When data is written to the master side, the entire block of data written is treated as a single line. The slave-side process reading the terminal receives the entire block of data. Data is not edited by the ldterm module at input, regardless of the terminal mode. The master-side application is responsible for detecting an interrupt character and sending an interrupt signal SIGINT to the process in the slave side. This can be done as follows:
ioctl (fd, TIOCSIGNAL, SIGINT)
where SIGINT is defined in the file signal.h. When a process on the master side issues this ioctl(2), the argument is the number of the signal that should be sent. The specified signal is then sent to the process group on the slave side.
grantpt(3C) changes the mode and the ownership of the slave device that is associated with the given master device. Given a file descriptor fd, grantpt(3C) first checks that the file descriptor is that of the master device. If so, it obtains the name of the associated slave device and sets the user ID to that of the user running the process and the group ID to TTY. The mode of the slave device is set to 0620.
If the process is already running as root, the permission of the slave can be changed directly without invoking this function. grantpt(3C) returns 0 on success and -1 on failure. It fails if one or more of the following occurs: fd is not an open file descriptor, fd is not associated with a master device, the corresponding slave could not be accessed, or a system call failed because no more processes could be created.
unlockpt(3C) clears a lock flag associated with a master/slave device pair. unlockpt(3C) returns 0 on success and -1 on failure. It fails if one or more of the following occurs: fd is not an open file descriptor or fd is not associated with a master device.

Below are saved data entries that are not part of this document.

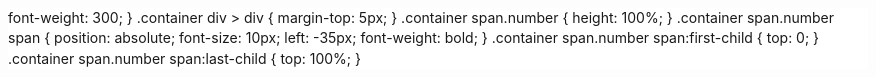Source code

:   font-weight: 300;
}
.container div > div {
  margin-top: 5px;
}
.container span.number {
  height: 100%;
}
.container span.number span {
  position: absolute;
  font-size: 10px;
  left: -35px;
  font-weight: bold;
}
.container span.number span:first-child {
  top: 0;
}
.container span.number span:last-child {
  top: 100%;
}


</style>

ptsname(3C) returns the name of the slave device that is associated with the given master device. It first checks that the file descriptor is that of the master. If it is, it then determines the name of the corresponding slave device /dev/pts/M and returns a pointer to a string containing the null-terminated path name. The return value points to static data whose content is overwritten by each call. ptsname(3C) returns a non-NULL path name upon success and a NULL pointer upon failure. It fails if one or more of the following occurs: fd is not an open file descriptor or fd is not associated with the master device.
Drivers and modules can make the stream head act as a terminal stream by sending an M_SETOPTS message with the SO_ISTTY flag set upstream. This state may be changed by sending an M_SETOPTS message with the SO_ISNTTY flag set upstream.
Controlling terminals are allocated with the open(2) interface. The device must tell the stream head that it is acting as a terminal.
The TOSTOP flag is set on reception of an M_SETOPTS message with the SO_TOSTOP flag set in the so_flags field. It is cleared on reception of an M_SETOPTS message with the SO_TONSTOP flag set.
Stream head processing is isolated from modules and drivers by using several message types, such as M_ERROR, M_HANGUP and M_SETOPS, which only affect the stream in which they are sent.